⏱ 4 Min. Lesezeit · Stand: 22.06.2026
Ein neues Bewertungsmodell deutet darauf hin, dass die langfristige Rendite von Bitcoin möglicherweise nahe null liegt. Trotz dieser negativen Prognose gibt es Anzeichen für eine positive Entwicklung der Kryptowährung.
- Langfristige Rendite von Bitcoin könnte bei 0,6 Prozent liegen.
- Die maximale Anzahl an Bitcoin ist auf 21 Millionen begrenzt.
- Zunehmende Akzeptanz von Blockchain-Technologie könnte Bitcoin stärken.
Ein neues Bewertungsmodell deutet darauf hin, dass die langfristige Rendite von Bitcoin möglicherweise nahe null liegt. Laut dem Finanzjournalisten Mark Hulbert, der die Erkenntnisse des ehemaligen Rohstoff-Portfoliomanagers Claude Erb aufgreift, könnte die annualisierte Rendite von Bitcoin bis zum Jahr 2140 bei lediglich 0,6 Prozent liegen.
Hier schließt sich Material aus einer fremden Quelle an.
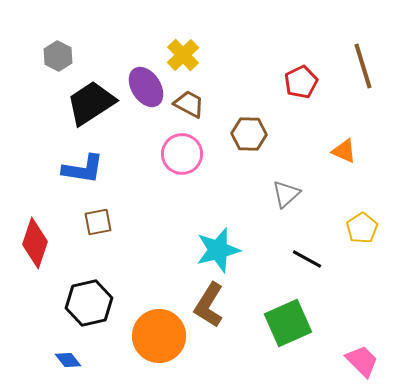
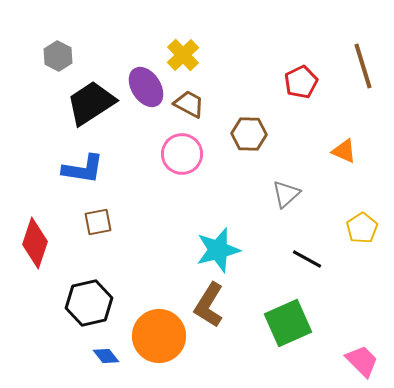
blue diamond: moved 38 px right, 4 px up
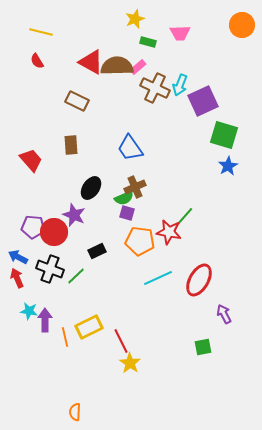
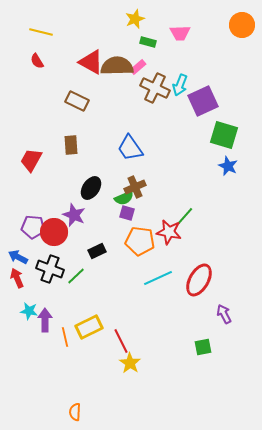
red trapezoid at (31, 160): rotated 110 degrees counterclockwise
blue star at (228, 166): rotated 18 degrees counterclockwise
Diese Prognose wirft Fragen auf, wie sich die Rendite der Kryptowährung in Zukunft entwickeln könnte und welche Implikationen dies für Anleger hat.
Was ist das neue Bewertungsmodell für Bitcoin?

Das Bewertungsmodell, das auf dem Metcalfeschen Gesetz basiert, zeigt, dass der aktuelle Preis von Bitcoin fast exakt auf der berechneten Fair-Value-Linie liegt. Diese Erkenntnis ist besonders relevant, da sie Anlegern helfen kann, die zukünftige Preisentwicklung besser einzuschätzen. Das Modell berücksichtigt die Wachstumsdynamik des Bitcoin-Netzwerks, die in den letzten Jahren abgeflacht ist. Dies bedeutet, dass die Ausgabe neuer Coins durch das Protokoll streng begrenzt wird und es immer schwieriger wird, neue Bitcoins zu schürfen.
Bis Ende 2025 waren bereits rund 19,8 Millionen Bitcoin im Umlauf, und die verbleibenden 1,2 Millionen werden bis 2140 schrittweise freigesetzt. Diese Knappheit hat direkte Auswirkungen auf die Fair-Value-Kurve, die zunehmend abflacht, wenn das Nutzerwachstum nicht mehr ausreichend schnell ist, um die abnehmende Neuausgabe zu kompensieren. Dies führt zu der Prognose, dass die Rendite von Bitcoin in Zukunft möglicherweise nahe null liegen wird.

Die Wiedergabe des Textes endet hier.